No one knows when the next great quake will strike the Central gap; it could be tomorrow, or it could be in a century. There are seismologists, notably David Jackson of UCLA, who don’t accept the seismic gap theory at all--who argue that, if anything, large quakes are more likely to recur in areas that have had quakes recently than in seismic gaps. But even Jackson would warn the Indian government against complacency. The Central gap, he says, is still on the plate boundary, has similar geologic characteristics to places nearby that have had large earthquakes, and has to be viewed as a candidate for a large earthquake.
The Indian government, then, faces a heavy burden. It has a booming population that needs power and water. And it has a poor population, living in one of the world’s worst earthquake zones, that is almost completely unprotected from earthquakes. Roger Bilham thinks the government should scrap the Tehri dam in favor of a series of much smaller hydroelectric projects, any one of which could be knocked out by a quake without doing serious harm to the populace.
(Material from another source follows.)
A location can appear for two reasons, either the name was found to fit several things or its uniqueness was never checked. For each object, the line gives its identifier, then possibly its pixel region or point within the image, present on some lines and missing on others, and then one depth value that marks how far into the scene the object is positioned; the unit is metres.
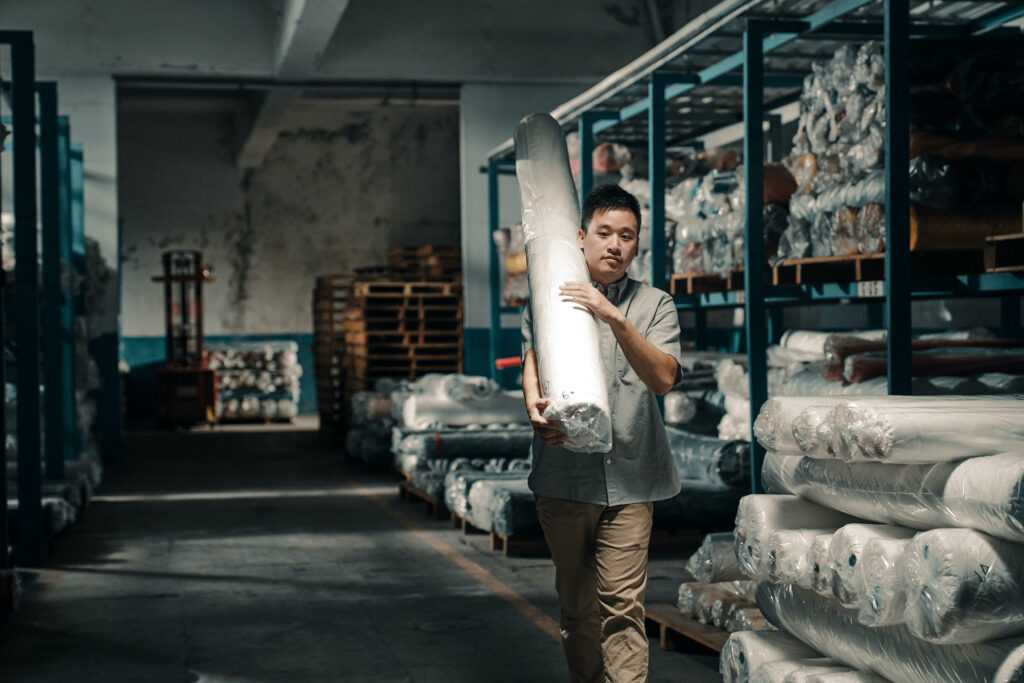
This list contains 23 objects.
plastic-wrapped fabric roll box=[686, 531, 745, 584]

And he thinks the government, in spite of all the other demands on it, must start preparing its people for the next great quake.
If you are the government and you are concerned about a great earthquake being overdue, you have a terrible responsibility to your people, Bilham says. What are you going to do? Are you going to retrofit the buildings? Have earthquake preparedness exercises like Japan? Prohibit buildings of a certain type? These are very severe restrictions economically. But if you do nothing, and the earthquake happens, I think you are being criminally irresponsible.